1) Don’t freak out over costumes. Assemble it all from the women’s section of your local bargain-basement shop. Don’t fret over navy blue sweatpants as opposed to black sweatpants, and please – PLEASE – don’t make him cry when you find he’s got toothpaste on his ONE GREY SHIRT. Send him to opening night in your own black shirt. No one will know.
2) Don’t tell your son he’s wearing women’s clothing onstage.
3) Leave early and drive carefully. Now is not the time to flex your Chicago-bred city-driving skillz.
4) Don’t forget bathroom breaks before leaving, once arriving and during intermission. Take your remaining children at the same time even if they say they don’t have to go. They do. They always do.

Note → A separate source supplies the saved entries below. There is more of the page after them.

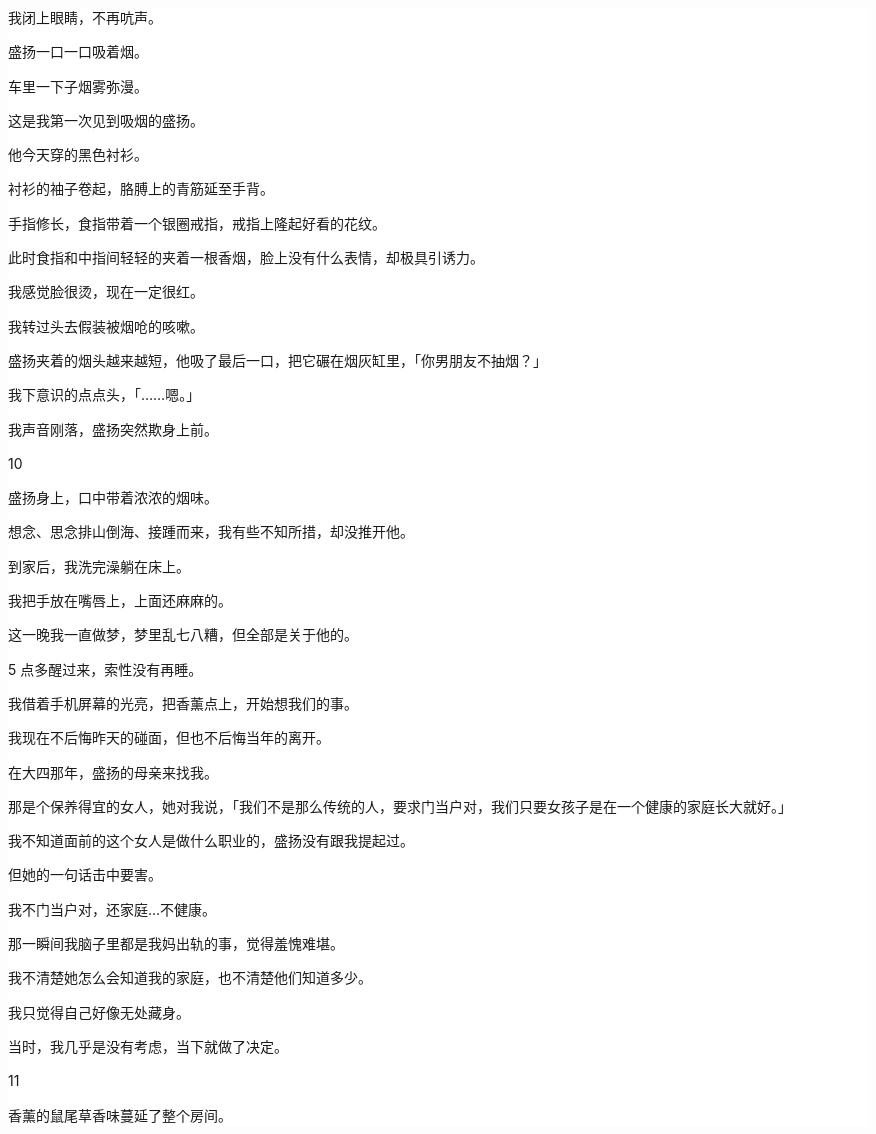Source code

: 我闭上眼睛，不再吭声。

盛扬一口一口吸着烟。

车里一下子烟雾弥漫。

这是我第一次见到吸烟的盛扬。

他今天穿的黑色衬衫。

衬衫的袖子卷起，胳膊上的青筋延至手背。

手指修长，食指带着一个银圈戒指，戒指上隆起好看的花纹。

此时食指和中指间轻轻的夹着一根香烟，脸上没有什么表情，却极具引诱力。

我感觉脸很烫，现在一定很红。

我转过头去假装被烟呛的咳嗽。

盛扬夹着的烟头越来越短，他吸了最后一口，把它碾在烟灰缸里，「你男朋友不抽烟？」

我下意识的点点头，「……嗯。」

我声音刚落，盛扬突然欺身上前。

10

盛扬身上，口中带着浓浓的烟味。

想念、思念排山倒海、接踵而来，我有些不知所措，却没推开他。

到家后，我洗完澡躺在床上。

我把手放在嘴唇上，上面还麻麻的。

这一晚我一直做梦，梦里乱七八糟，但全部是关于他的。

5 点多醒过来，索性没有再睡。

我借着手机屏幕的光亮，把香薰点上，开始想我们的事。

我现在不后悔昨天的碰面，但也不后悔当年的离开。

在大四那年，盛扬的母亲来找我。

那是个保养得宜的女人，她对我说，「我们不是那么传统的人，要求门当户对，我们只要女孩子是在一个健康的家庭长大就好。」

我不知道面前的这个女人是做什么职业的，盛扬没有跟我提起过。

但她的一句话击中要害。

我不门当户对，还家庭…不健康。

那一瞬间我脑子里都是我妈出轨的事，觉得羞愧难堪。

我不清楚她怎么会知道我的家庭，也不清楚他们知道多少。

我只觉得自己好像无处藏身。

当时，我几乎是没有考虑，当下就做了决定。

11

香薰的鼠尾草香味蔓延了整个房间。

5) Don’t bring your camera phone. Bring an actual camera. Your camera phone will flake out on you, capturing nothing but blurs and the back of strangers’ heads. Don’t try to video his one long line, as your camera phone will not turn on and you’ll miss the whole thing while trying to view it through a black screen of nothingness. You’ll still hear it, but you won’t have reveled, shed a tear at it, heart bursting with joy during it. You’ll just be annoyed, and a bit heartbroken.
6) Don’t tell your child you missed his one big line. Tell him he was amazing and you are so, so proud. Tell him he looks awesome and smart and that his big scene was your favourite part of the whole thing.
7) Bring a toy or some other distracting device for your younger children. Allow them some freedom to stand in the aisles or crawl under your chair. Don’t allow them to play with candle lanterns or dance in front of the spotlight. Do bribe them with snacks at intermission.
8) Go with friends. They’ll assist you with the other children, cheer on your wolf-child (and dwarve-husband), and beam over the perfectly executed lines and physical comedy.
9) Clap when necessary, sing along if required, put the camera down and remember to enjoy it. Your child will want to hear all about your favourite bits, even the ones he is not in. Take meticulous mental notes so you can discuss it with him all the way home.
10) Celebrate. Your child has successfully completed his first acting gig. Don’t stress yet about headshots and agents. He’ll be coming down off the curtain-call-high any minute now, but that’s how you’ll know drama geekdom is in his blood. Celebrate not only his play, but his bravery, his confidence, his discovery of a new gift. This, more than all the rest, is priceless.